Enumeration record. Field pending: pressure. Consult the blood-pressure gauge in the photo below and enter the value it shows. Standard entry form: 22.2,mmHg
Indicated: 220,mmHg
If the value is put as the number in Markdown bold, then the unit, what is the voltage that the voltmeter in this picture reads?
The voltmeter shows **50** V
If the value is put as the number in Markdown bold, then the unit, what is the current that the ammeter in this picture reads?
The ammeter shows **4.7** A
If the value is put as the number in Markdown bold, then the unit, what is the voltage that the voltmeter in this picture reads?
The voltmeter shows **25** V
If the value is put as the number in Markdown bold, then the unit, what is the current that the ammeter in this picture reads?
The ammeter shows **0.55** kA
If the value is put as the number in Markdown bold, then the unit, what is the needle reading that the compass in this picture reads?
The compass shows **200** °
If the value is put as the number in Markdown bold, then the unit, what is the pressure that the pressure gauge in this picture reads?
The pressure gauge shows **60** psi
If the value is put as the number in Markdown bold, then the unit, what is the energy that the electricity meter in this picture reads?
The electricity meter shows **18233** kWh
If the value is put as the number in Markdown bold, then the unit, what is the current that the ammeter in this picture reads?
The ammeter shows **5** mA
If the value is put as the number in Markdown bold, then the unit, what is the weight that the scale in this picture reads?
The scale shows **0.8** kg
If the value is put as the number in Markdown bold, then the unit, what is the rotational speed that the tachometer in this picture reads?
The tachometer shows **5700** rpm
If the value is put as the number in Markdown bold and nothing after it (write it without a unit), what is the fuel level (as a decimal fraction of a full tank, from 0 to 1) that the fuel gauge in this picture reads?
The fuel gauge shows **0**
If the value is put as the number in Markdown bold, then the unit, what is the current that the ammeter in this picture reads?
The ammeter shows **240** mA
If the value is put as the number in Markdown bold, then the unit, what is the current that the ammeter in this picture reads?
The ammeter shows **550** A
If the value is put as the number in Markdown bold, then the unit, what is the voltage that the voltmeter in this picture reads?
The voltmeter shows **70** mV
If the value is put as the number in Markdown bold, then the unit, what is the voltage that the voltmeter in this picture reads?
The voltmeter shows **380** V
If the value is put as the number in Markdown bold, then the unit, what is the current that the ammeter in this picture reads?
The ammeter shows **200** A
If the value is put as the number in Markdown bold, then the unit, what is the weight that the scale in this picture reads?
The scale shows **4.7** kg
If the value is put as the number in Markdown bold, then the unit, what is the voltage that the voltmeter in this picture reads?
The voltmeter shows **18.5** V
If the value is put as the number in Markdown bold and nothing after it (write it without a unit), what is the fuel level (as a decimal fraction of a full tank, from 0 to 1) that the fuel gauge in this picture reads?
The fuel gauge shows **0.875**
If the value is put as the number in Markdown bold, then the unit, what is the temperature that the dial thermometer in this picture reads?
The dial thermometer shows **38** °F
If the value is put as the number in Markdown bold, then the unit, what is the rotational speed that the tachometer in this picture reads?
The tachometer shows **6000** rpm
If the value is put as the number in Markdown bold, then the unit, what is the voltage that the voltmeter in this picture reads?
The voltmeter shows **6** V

* GOAL OF THE EXERCISE
Report every line in the listing above that contains the word "electricity". Treat the match as case-sensitive.

* TASK ANSWER
If the value is put as the number in Markdown bold, then the unit, what is the energy that the electricity meter in this picture reads?
The electricity meter shows **18233** kWh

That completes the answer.